• EXCERPT TO READ:
——
They’ve only just tarred the gravel road that takes one from Bredasdorp to Elim. So it is only in the last three years that the little mission town has become more accessible for visitors to the Cape Overberg. Now an ordinary sedan like ours can make it to the village without a battering, and those with hired vehicles can even arrive unscathed in town (hired cars are not supposed to travel on dirt roads).
Which means someone like Emile is slowly experiencing what in Elim’s terms can only be described as a business boom. Emile is the local tour guide. You don’t have to worry about finding Emile. Simply park at the mission church – you can’t miss it upon arrival in the quaint little village – and wait for him to find you.
Emile is usually accompanied by a white labrador named Sally, who, by all accounts is not his dog, but nonetheless, follows him around the village whilst he rattles off dates and facts of historical value, for which you pay R30 per person.
Elim is beautiful. The historical village has been here since 1824 in much the same state it is in today, give or take the odd coat of paint, and a new thatch. This particular Moravian mission village, Emile is quick to point out, is unique; one of a kind. Because the town is still completely owned and managed by the Moravian Church. This, he claims, is why the town continues to flourish and the houses are more-or-less maintained.
It is difficult for me to understand how denying individual ownership to town residents promotes independence, but Emile is adament that it has cemented the community. ‘No-one can make foolish mistakes, like selling their homes for a pittance’, he describes to me, as has been the case in other mission villages, where most of the original families have moved on and the heart of the village is lost.
Many of Elim’s residents descend from slaves, who found their way to the town of Elim after slavery was abolished, says Emile, as he indicates the country’s only slave freedom memorial that stands just across the road from the Moravian church infront of the original school building, which now contains the municipal library. Slaves in those days took on the name of the day on which they were freed, hence the propensity of surnames like ‘Tuesday’ in Elim.
Here in Elim there is a pattern to life. You are born, go to the local primary school, on to Bredasdorp to high school, and then you do set off for Cape Town. After this you are encouraged to marry a local and settle down again in one of the cottages, or at least return here to retire after your working career in Cape Town is over. I learn all of this as Emile shows us around the Ou Huis – a six by three metre whitewashed, original style ‘huise’ that housed an average family of six. In the bedroom is a riempie bed with a straw mattress. The mattress would have begun its life filled with straw that gradually, after being lain on night after night, flattened until it was filled again.
These original sleeping conditions, Emile tells us, is where the saying ‘sleep tight, don’t let the bed bugs bite’ originates. Sleep tight refers to the tightening of the strings (riempies) of the base of the bed, and the bugs, well, straw comes with bugs…We laugh, but this wee house, smaller than the average RDP home today, must have been a tight fit.
——
• INPUT DATA:
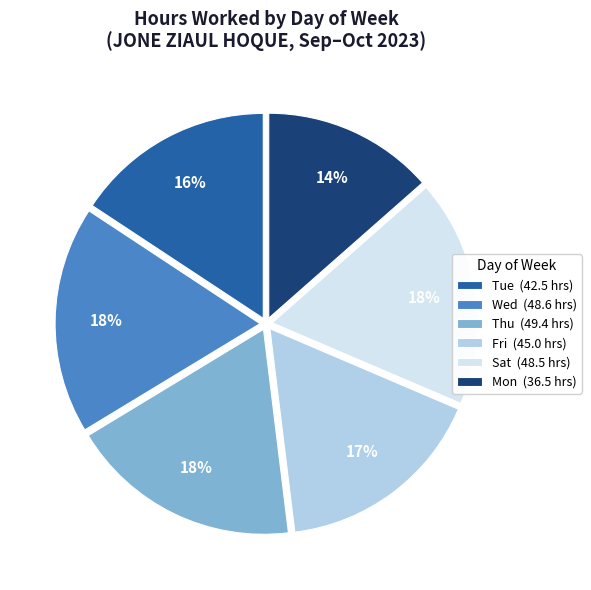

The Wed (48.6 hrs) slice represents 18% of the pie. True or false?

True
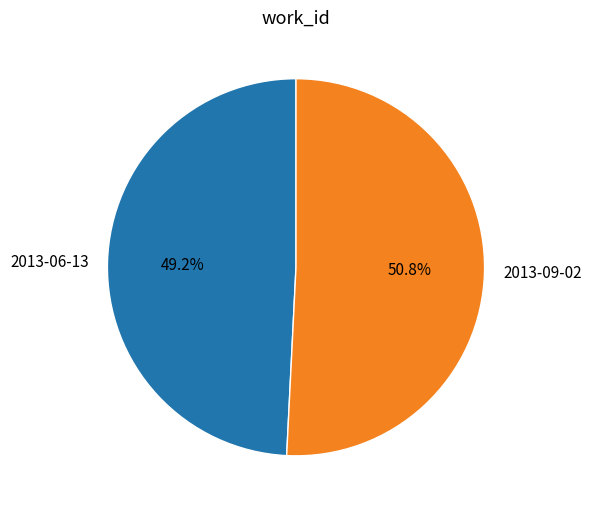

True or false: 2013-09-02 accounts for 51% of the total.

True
——
• DIRECTIONS:
1. Quote from the piece about Elim the part that opens with the words containing "Emile is usually" and closes with "are more-or-less maintained.".
2. Name every town or city that the piece about Elim mentions.
3. Carry on writing the piece about Elim, starting after its last sentence.

• ANSWERS TO THIS EXERCISE:
1.
Emile is usually accompanied by a white labrador named Sally, who, by all accounts is not his dog, but nonetheless, follows him around the village whilst he rattles off dates and facts of historical value, for which you pay R30 per person.
Elim is beautiful. The historical village has been here since 1824 in much the same state it is in today, give or take the odd coat of paint, and a new thatch. This particular Moravian mission village, Emile is quick to point out, is unique; one of a kind. Because the town is still completely owned and managed by the Moravian Church. This, he claims, is why the town continues to flourish and the houses are more-or-less maintained.

2. Bredasdorp, Elim, Cape Town

3.
I’m aware that life in the village is bustling around us. The original houses run the length of Church Street, some of them brightly painted (‘These are modern women’, Emile later explains, ‘and they want their houses to look like those from the Bo Kaap‘). Women visit one another, young children run around, younger girls are up at the shop collecting cabbages and oranges for their mothers, and cats preen themselves on the sills of windows.
Directly opposite the Ou Huis is one particularly beautiful garden. This house belongs to a retired school headmaster, the story goes, whose garden is in direct competition with yet another retired school master a little further down the road. The houses are all beautifully thatched, bar one particularly derelect example where the ‘owners’ of the house have died, and the church is as yet undecided to whom the house should go. As a consequence, the children have allowed the house to decline – why invest in someone else’s house? (the system is obviously not perfect)
Many of the local men, those who aren’t farmers, or haven’t made their way to Cape Town, are thatchers – a craft handed down generation to generation. These craftsmen have travelled far and wide to dispense their talents, even to Spain and Dubai, Emile tells us. It is unsurprising then, upon driving out of town, to see the number of restios, Elegia tectorum or Cape thatching reed, dakriet growing wild.
We are now inside the sanctum of the incredibly white church. Everything in here is whitewashed – the floors, ceiling, pews – supposed to represent an introverted purity of mind. Seating is strictly governed in a Moravian church and men and women are segregated – they must sit on either side of the church.
The single younger people however, gravitate towards the middle of the church, where they sit alongside one another against the solid dividing line that serves as a divider in the central pew. Church is where you come to find a spouse.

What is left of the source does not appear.